22 Ocak 2012 Pazar

22

Kaç gündür erteleyip duruyorum, öğleden sonra yazarım, akşam yazarım, yemekten sonra yazarım, sabah uyanınca yazarım diye sonunda 4 gündür kafamda kurduğumdan geriye kalanlarla saçma sapan bi yazımla daha karşınıza geçmeye karar verdim.

 İnsanın hayatındaki en önemli şeyin ismi olduğu bi dünya hayal edebiliyor musunuz? Ne yazık ki bizim yaşadığımız dünya da isimden çok cisim önemli olduğu için anca hayal edebilirsiniz zaten.
 İnsan ismi belirli dönemlerde/durumlarda önem kazanır.

-ilk doğduğunuz da (yeni olan herşey gibi bu da heyecan verici bi durumdur, ama siz daha farkında değilsinizdir.)
-bir insanla ilk tanıştığınızda (hele bi de hoşlandıysanız karşınızdakinden o isim o kafada döneer döner durur)
-biri size sinirlendiğinde (o kelimenin başına isminiz geldiği zaman resmen hay ben seni de cerenini de diye başlayıp, isminizden nefret edesiniz gelir)
-biri sizi çağırdığında (yemek hazır nidaları)
-düğününüzde
-cenazenizde

 ya da maddi durumunuza göre bi çok insanı isminizle heycanlandırabilirsiniz. insanlar kendilerini mutlu eden şeylerle ilgili kriterlerini düşürmeye başladıklarından beri bir çok şey beni eskisinden daha çok yormaya başladı. cidden.

 ha bi de sınav kağıtlarına bilmemneye yazarsınız, ama bu isminizle ve sizinle alakalı değildir, yazarın ya da üreticinin sıfatı olmasıyla alakalıdır. Çok acıklı bi durum aslında.

 Ama herkes dışında hayatınıza bir gün bir insan girer. Hiç beklemediğiniz bir anda, zınk diye çıkar karşınıza. En sevdiğiniz isim onun ismi olur. Kağıtlara, defterlere o ismi yazarken bulursunuz kendinizi, ondan sonra bir bakarsınız kendi isminizden çok o ismi düşünür olmuşsunuz. İşte insan ismi bu yüzden hala kıymetli bence. Çünkü ne kadar düşersek düşelim, herşeyi ne kadar basitleştirirsek basitleştirelim, maddiyata dökelim, maneviyattan vazgeçelim, istesek de istemesek de bir gün hepimiz seviyoruz. ama iyi, ama kötü.
 ve sevdiğimiz zaman kafamızı yastığa koyup "o ismi" düşünüyoruz. sonra uyandığımızda "o ismi" hayal ediyoruz. çünkü ne kadar düşerse düşsün insan bazı şeyleri hiç bi zaman kaybetmiyor. vazgeçebiliyor (istediği kadar vazgeçsin, eninde sonunda alnının ortasına ŞAK diye iniyor onca zaman kaçtığın şeyler) ama bu sonsuza kadar saklanabileceği anlamına gelmiyor.

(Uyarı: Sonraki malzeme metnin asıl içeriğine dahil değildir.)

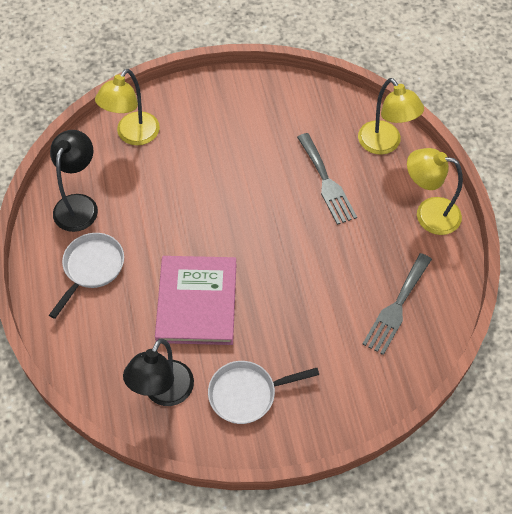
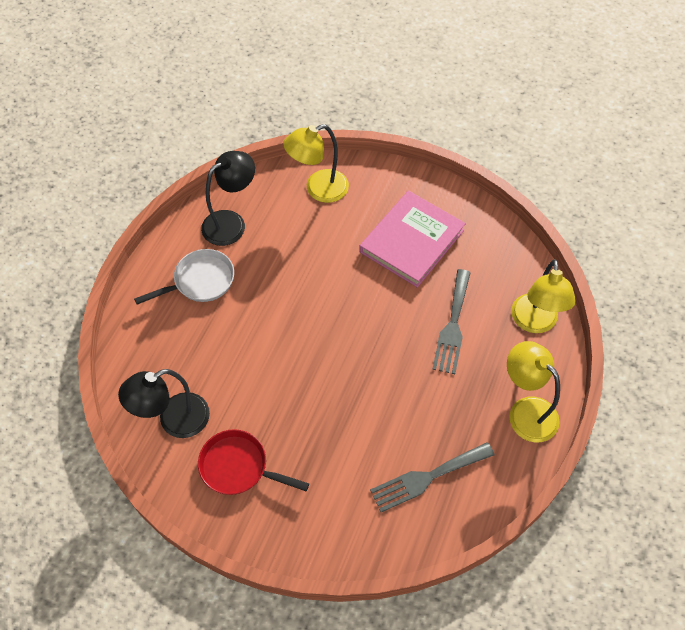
camera: 35 degrees right, 0 degrees up
pink book [155,256,236,345] -> pink book moved to [359,191,466,288]
white pan [208,361,319,424] -> red pan [198,429,309,495]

 Bazı dönemler olur, her şeyin kötü gittiği. Tutunacak bir şey ararsın, bulamazsın. Sende bırakırsın her şeyi, en kolay olanı yaparsın. Kendi tutarsın, kafama göre takılıyorum abi, ne alakası var? dersin. Sonra karşına bir insan çıkar. Şaftın kayar. O güne kadar kafanda doğru olarak kurduğun herşeyi yıkar. Yapamam dediğin abuk sabuk şeyleri yaparken bulursun kendini.
 Kaybetmekten korktuğun için bırakıp gidersin. Sonra da bir mucize beklersin.